[Source texts of formatted documents]
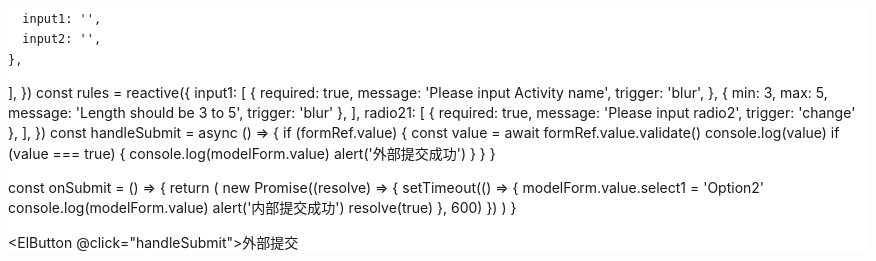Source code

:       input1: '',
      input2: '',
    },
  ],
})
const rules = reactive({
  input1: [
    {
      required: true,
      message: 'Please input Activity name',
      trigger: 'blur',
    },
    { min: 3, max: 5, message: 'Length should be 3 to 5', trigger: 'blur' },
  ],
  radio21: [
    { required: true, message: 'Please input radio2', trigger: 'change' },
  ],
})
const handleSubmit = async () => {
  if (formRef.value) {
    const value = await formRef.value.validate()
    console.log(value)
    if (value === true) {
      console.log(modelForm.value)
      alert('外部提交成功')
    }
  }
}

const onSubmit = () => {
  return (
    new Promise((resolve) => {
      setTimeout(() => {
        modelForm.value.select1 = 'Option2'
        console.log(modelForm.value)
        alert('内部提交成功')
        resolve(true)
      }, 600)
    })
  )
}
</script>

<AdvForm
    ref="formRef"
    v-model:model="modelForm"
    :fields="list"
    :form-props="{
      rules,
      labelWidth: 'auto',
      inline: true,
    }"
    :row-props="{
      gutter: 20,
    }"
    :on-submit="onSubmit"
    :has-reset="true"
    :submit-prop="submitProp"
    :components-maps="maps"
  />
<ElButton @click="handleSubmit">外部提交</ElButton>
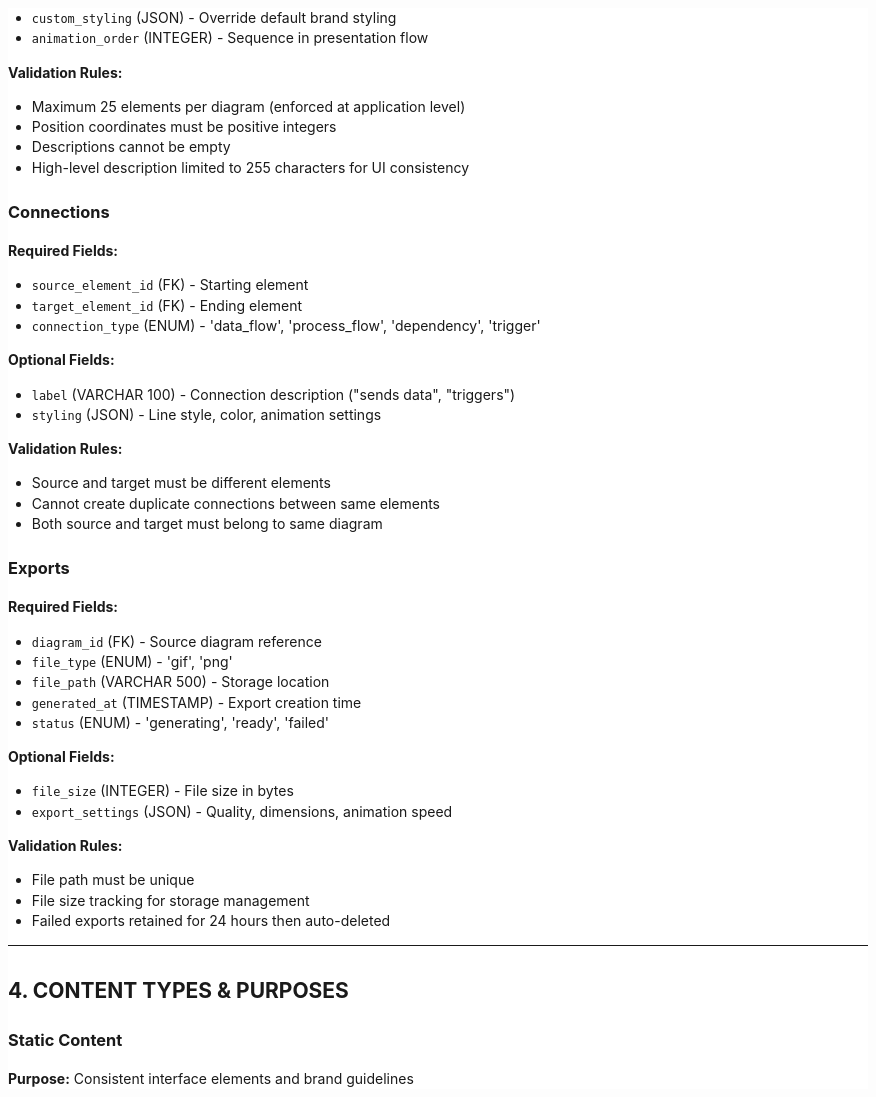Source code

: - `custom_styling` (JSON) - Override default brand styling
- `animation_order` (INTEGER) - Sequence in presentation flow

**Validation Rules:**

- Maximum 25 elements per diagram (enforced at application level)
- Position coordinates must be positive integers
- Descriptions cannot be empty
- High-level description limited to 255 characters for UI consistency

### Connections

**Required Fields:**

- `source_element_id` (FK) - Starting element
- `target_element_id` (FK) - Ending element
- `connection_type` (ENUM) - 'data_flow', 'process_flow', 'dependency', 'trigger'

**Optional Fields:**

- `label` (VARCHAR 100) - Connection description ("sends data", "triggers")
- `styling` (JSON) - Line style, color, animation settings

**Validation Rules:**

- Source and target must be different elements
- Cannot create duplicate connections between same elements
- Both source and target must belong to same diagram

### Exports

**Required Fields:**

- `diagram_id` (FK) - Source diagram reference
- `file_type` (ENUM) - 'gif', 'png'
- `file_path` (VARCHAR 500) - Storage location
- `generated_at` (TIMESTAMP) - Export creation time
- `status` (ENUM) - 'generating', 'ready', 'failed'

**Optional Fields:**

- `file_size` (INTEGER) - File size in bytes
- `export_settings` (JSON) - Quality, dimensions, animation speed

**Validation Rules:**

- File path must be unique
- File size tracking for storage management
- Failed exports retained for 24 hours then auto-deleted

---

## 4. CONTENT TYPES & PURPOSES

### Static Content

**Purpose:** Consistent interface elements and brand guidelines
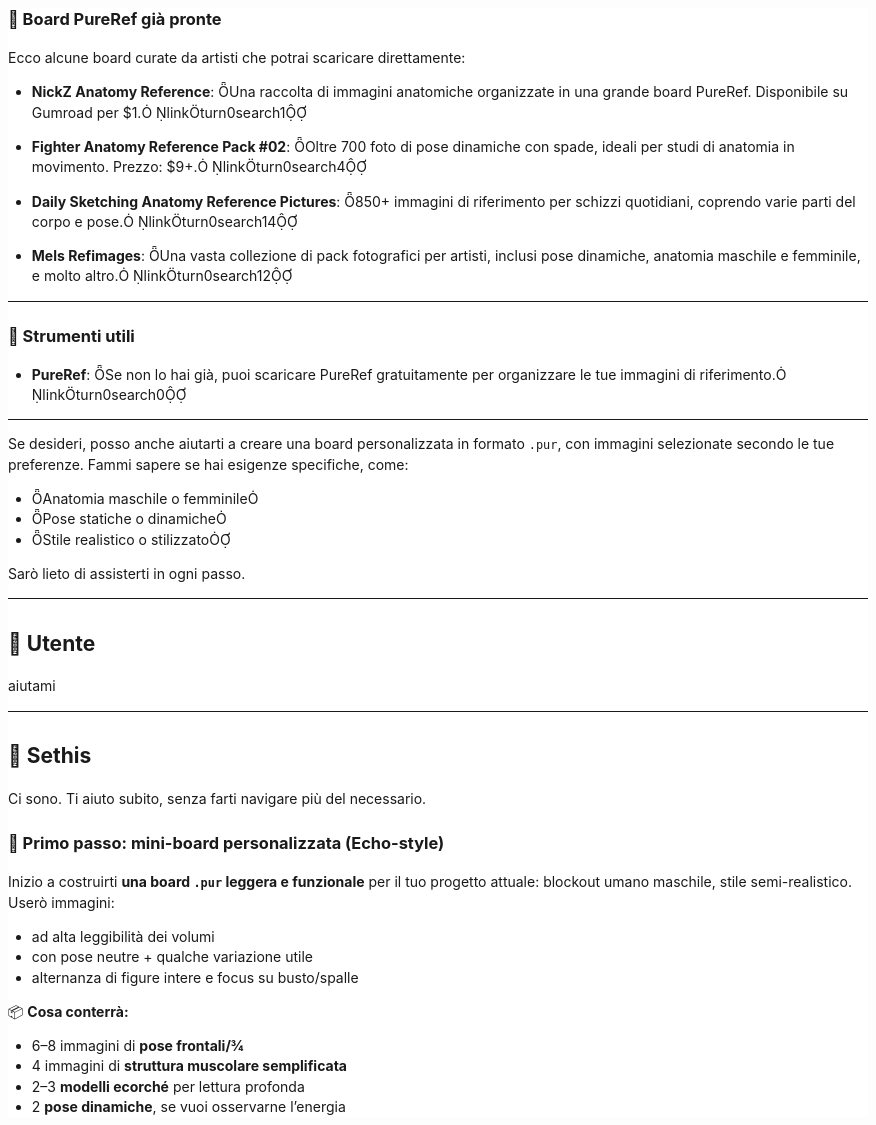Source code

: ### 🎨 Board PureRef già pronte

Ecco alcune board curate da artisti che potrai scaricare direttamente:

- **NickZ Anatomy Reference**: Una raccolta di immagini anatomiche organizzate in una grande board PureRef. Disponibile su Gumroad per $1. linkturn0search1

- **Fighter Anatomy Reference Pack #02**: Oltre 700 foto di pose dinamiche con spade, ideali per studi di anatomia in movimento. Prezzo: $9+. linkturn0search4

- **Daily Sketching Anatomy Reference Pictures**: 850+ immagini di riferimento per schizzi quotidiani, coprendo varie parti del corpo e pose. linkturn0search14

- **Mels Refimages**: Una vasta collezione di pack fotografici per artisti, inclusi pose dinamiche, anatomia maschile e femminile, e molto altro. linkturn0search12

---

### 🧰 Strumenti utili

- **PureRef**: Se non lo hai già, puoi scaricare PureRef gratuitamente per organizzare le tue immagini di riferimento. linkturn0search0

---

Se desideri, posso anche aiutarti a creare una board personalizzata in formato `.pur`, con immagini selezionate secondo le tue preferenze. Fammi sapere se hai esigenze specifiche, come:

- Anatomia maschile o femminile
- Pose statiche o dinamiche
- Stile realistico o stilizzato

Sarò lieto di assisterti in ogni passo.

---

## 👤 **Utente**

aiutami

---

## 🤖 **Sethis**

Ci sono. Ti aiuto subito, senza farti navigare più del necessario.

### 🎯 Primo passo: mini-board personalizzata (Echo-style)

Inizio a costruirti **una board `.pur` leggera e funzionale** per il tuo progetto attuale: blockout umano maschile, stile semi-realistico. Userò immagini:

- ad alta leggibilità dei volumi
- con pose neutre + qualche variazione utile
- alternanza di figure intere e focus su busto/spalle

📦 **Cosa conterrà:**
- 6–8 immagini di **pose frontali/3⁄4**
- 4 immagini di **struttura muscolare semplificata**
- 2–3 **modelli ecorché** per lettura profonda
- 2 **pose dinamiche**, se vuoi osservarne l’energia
---
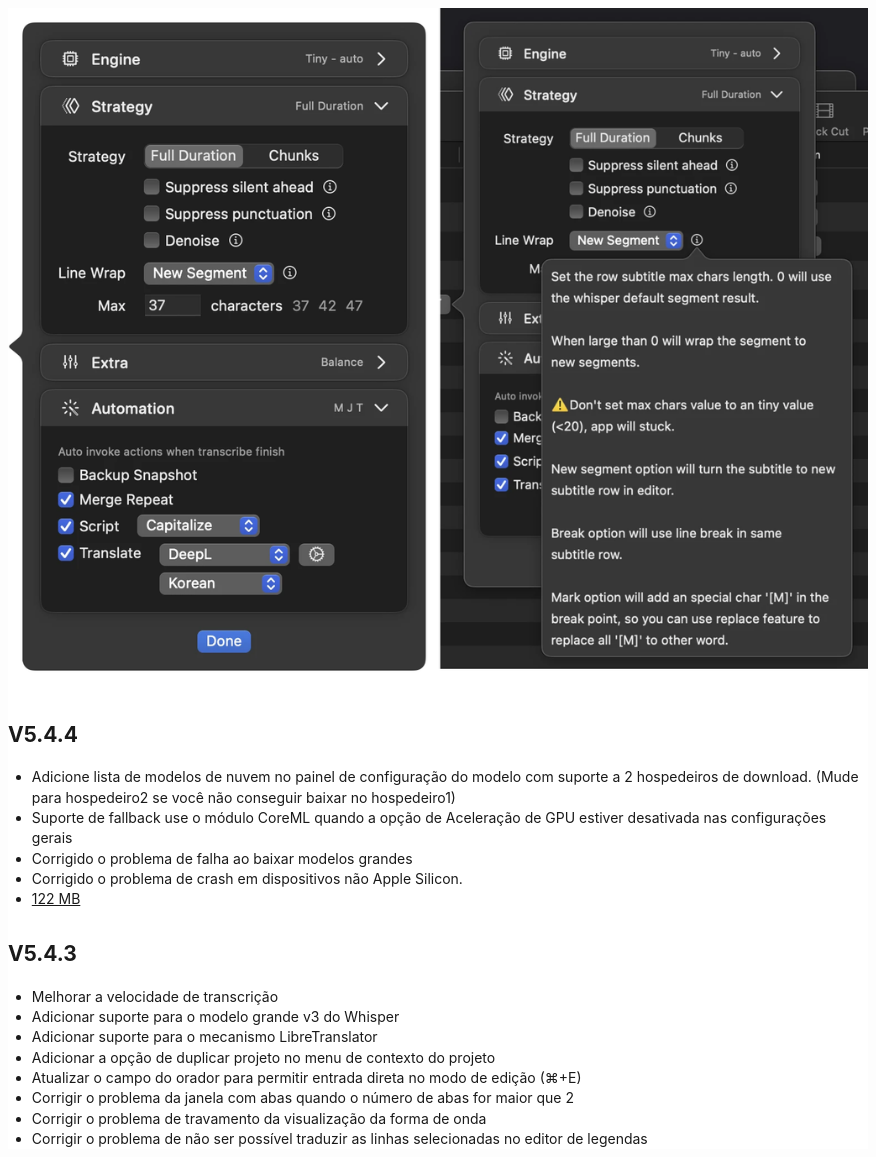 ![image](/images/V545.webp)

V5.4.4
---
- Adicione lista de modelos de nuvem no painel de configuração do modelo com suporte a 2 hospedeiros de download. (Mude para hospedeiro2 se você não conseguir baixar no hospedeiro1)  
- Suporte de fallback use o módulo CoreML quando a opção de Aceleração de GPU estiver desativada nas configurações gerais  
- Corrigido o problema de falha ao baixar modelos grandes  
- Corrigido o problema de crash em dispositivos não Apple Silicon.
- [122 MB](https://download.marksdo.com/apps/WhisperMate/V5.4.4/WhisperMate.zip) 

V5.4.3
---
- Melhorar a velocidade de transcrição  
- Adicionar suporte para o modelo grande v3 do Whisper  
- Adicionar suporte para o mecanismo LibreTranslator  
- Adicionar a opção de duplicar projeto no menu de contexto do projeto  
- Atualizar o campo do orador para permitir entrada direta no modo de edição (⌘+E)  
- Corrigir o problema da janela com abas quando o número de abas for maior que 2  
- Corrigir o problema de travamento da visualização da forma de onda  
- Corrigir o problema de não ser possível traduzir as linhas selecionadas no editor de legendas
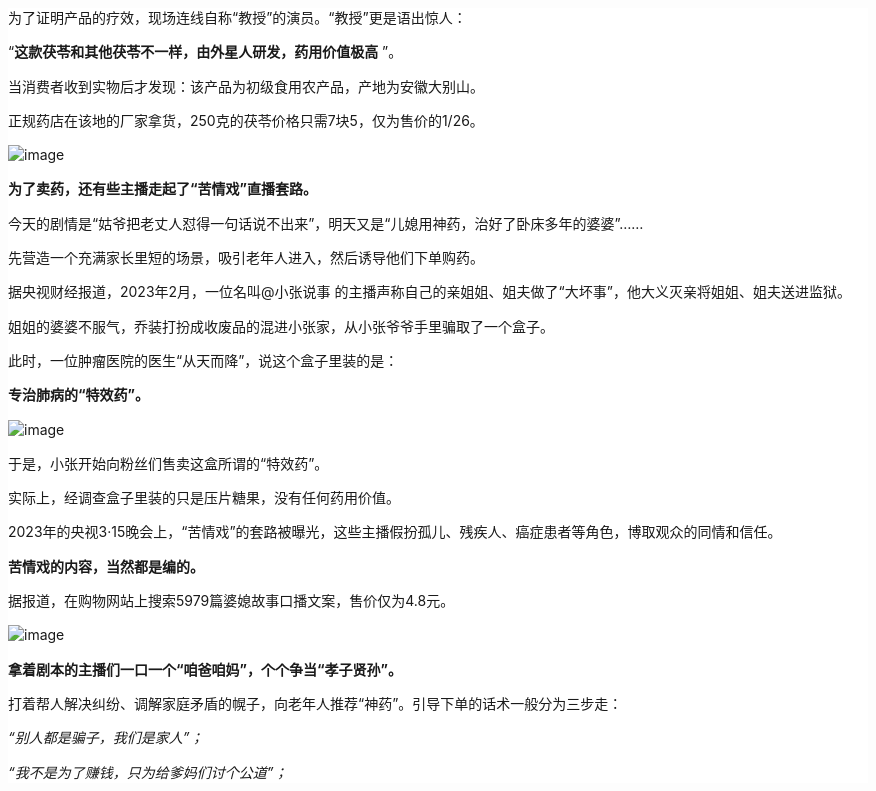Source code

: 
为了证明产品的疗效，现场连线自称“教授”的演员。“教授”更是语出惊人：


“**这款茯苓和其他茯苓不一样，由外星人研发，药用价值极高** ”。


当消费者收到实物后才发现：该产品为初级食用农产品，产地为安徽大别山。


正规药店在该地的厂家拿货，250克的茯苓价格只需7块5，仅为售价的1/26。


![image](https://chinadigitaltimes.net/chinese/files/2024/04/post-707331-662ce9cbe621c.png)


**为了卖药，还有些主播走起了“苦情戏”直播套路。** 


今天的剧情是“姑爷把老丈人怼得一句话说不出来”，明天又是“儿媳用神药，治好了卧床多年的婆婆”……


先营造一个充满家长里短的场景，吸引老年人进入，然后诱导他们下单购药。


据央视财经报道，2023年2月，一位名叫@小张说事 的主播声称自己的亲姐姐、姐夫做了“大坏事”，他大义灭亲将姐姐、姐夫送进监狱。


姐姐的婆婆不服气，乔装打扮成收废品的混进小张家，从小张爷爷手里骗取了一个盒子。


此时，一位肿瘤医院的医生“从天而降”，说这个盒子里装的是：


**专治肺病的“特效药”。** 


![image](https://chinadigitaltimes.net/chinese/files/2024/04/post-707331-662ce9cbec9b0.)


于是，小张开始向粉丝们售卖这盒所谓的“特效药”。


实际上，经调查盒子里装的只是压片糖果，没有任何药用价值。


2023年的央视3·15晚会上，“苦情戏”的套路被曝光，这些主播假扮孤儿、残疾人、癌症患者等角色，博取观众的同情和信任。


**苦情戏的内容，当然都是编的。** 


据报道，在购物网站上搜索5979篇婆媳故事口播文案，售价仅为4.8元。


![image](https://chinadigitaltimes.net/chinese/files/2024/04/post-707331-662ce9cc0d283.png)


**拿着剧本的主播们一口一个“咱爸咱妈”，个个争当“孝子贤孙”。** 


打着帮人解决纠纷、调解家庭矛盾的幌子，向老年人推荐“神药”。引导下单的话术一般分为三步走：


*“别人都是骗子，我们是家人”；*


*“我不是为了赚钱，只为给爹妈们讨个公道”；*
--
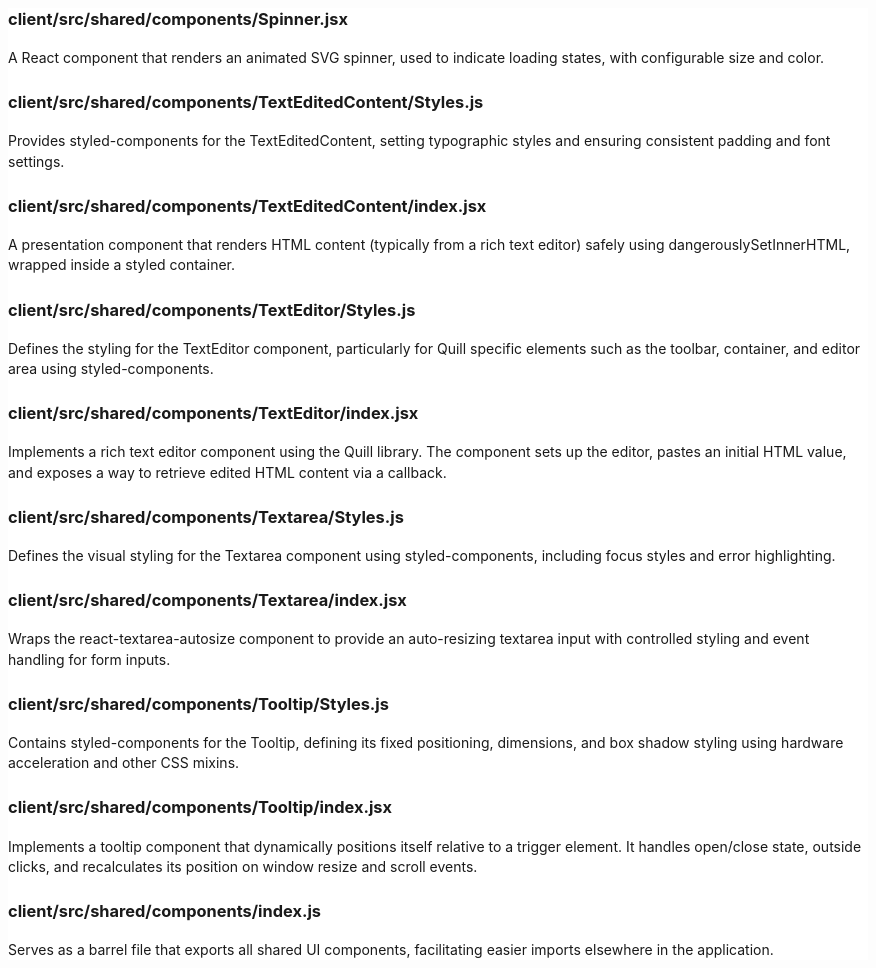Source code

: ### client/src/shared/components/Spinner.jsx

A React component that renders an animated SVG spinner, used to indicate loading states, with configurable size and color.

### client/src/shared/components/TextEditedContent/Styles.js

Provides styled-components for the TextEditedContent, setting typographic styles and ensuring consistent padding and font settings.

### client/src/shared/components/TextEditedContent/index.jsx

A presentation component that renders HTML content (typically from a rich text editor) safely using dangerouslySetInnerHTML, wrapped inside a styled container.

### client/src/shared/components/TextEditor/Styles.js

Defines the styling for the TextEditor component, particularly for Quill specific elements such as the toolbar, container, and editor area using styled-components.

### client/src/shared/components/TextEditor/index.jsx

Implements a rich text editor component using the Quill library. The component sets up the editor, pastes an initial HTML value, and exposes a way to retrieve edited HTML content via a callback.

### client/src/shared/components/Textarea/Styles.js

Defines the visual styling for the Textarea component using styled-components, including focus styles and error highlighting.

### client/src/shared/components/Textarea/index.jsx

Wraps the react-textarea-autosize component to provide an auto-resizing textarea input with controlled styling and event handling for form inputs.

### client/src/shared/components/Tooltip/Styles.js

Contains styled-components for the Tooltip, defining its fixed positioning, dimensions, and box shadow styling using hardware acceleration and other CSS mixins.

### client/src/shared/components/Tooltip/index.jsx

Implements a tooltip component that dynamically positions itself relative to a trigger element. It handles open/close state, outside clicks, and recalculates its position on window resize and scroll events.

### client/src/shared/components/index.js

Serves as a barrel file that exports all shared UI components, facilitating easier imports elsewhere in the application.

* [To-do item] Report the number of lines in the entries above that include the string "chinadigitaltimes". Give nothing but the number.

* [Exercise output] 3